For sample codes of other APIs, see [HUKS guidelines](../../../application-dev/security/huks-guidelines.md) and [HUKS APIs](../../../application-dev/reference/apis/js-apis-huks.md).

## cl.security.22 Support of Key Calculation Parameter Specification for HUKS During Key Usage

Before the change, all parameters for key calculation must be specified when the application generates a key. After the change, only mandatory parameters need to be specified when the application generates a key, and other parameters can be specified when the key is used. The application can specify key calculation parameters more flexibly.

**Change Impacts**

Behavior of released JavaScript APIs will be changed.

The application can specify only mandatory parameters when creating a key and specify other optional parameters when using the key.

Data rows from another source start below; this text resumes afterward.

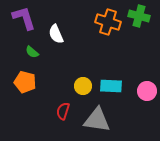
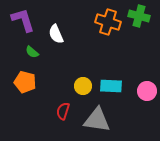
purple L-shape: moved 1 px left, 2 px down
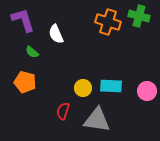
yellow circle: moved 2 px down
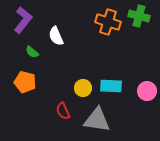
purple L-shape: rotated 56 degrees clockwise
white semicircle: moved 2 px down
red semicircle: rotated 42 degrees counterclockwise
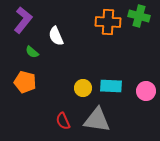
orange cross: rotated 15 degrees counterclockwise
pink circle: moved 1 px left
red semicircle: moved 10 px down
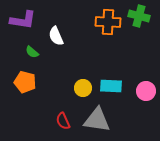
purple L-shape: rotated 60 degrees clockwise
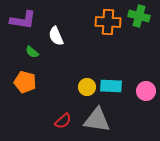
yellow circle: moved 4 px right, 1 px up
red semicircle: rotated 108 degrees counterclockwise
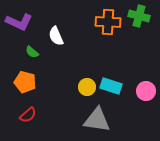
purple L-shape: moved 4 px left, 2 px down; rotated 16 degrees clockwise
cyan rectangle: rotated 15 degrees clockwise
red semicircle: moved 35 px left, 6 px up
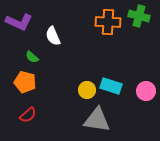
white semicircle: moved 3 px left
green semicircle: moved 5 px down
yellow circle: moved 3 px down
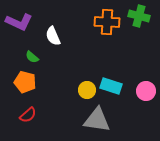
orange cross: moved 1 px left
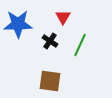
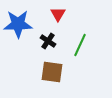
red triangle: moved 5 px left, 3 px up
black cross: moved 2 px left
brown square: moved 2 px right, 9 px up
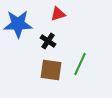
red triangle: rotated 42 degrees clockwise
green line: moved 19 px down
brown square: moved 1 px left, 2 px up
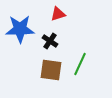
blue star: moved 2 px right, 5 px down
black cross: moved 2 px right
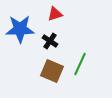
red triangle: moved 3 px left
brown square: moved 1 px right, 1 px down; rotated 15 degrees clockwise
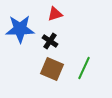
green line: moved 4 px right, 4 px down
brown square: moved 2 px up
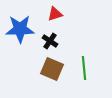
green line: rotated 30 degrees counterclockwise
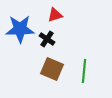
red triangle: moved 1 px down
black cross: moved 3 px left, 2 px up
green line: moved 3 px down; rotated 10 degrees clockwise
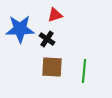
brown square: moved 2 px up; rotated 20 degrees counterclockwise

**Key API/Component Changes**

Released JavaScript APIs remain unchanged, but parameter sets passed to the APIs are changed and parameters are classified into mandatory parameters and optional parameters. For details, see [HUKS guidelines](../../../application-dev/security/huks-guidelines.md).

huks.generateKeyItem

huks.importKeyItem

huks.importWrappedKeyItem

huks.initSession

huks.updateSession

huks.finishSession

**Adaptation Guide**

Take key generation as an example. The sample code is as follows:

```js
let keyAlias = 'keyAlias';
let properties = new Array();
// Mandatory parameter.
properties[0] = {
    tag: huks.HuksTag.HUKS_TAG_ALGORITHM,
    value: huks.HuksKeyAlg.HUKS_ALG_RSA
};
// Mandatory parameter.
properties[1] = {
    tag: huks.HuksTag.HUKS_TAG_KEY_SIZE,
    value: huks.HuksKeySize.HUKS_RSA_KEY_SIZE_2048
};
// Mandatory parameter.
properties[2] = {
    tag: huks.HuksTag.HUKS_TAG_PURPOSE,
    value:
    huks.HuksKeyPurpose.HUKS_KEY_PURPOSE_SIGN |
    huks.HuksKeyPurpose.HUKS_KEY_PURPOSE_VERIFY
};
// Optional parameter. If this parameter is not specified when a key is generated, it must be specified when the key is used.
properties[3] = {
    tag: huks.HuksTag.HUKS_TAG_DIGEST,
    value: huks.HuksKeyDigest.HUKS_DIGEST_SHA256
};
let options = {
    properties: properties
};
try {
    huks.generateKeyItem(keyAlias, options, function (error, data) {
        if (error) {
            console.error(`callback: generateKeyItem failed, code: ${error.code}, msg: ${error.message}`);
        } else {
            console.info(`callback: generateKeyItem key success`);
        }
    });
} catch (error) {
    console.error(`callback: generateKeyItem input arg invalid, code: ${error.code}, msg: ${error.message}`);
}
```

For sample codes of other APIs, see [HUKS guidelines](../../../application-dev/security/huks-guidelines.md) and [HUKS APIs](../../../application-dev/reference/apis/js-apis-huks.md).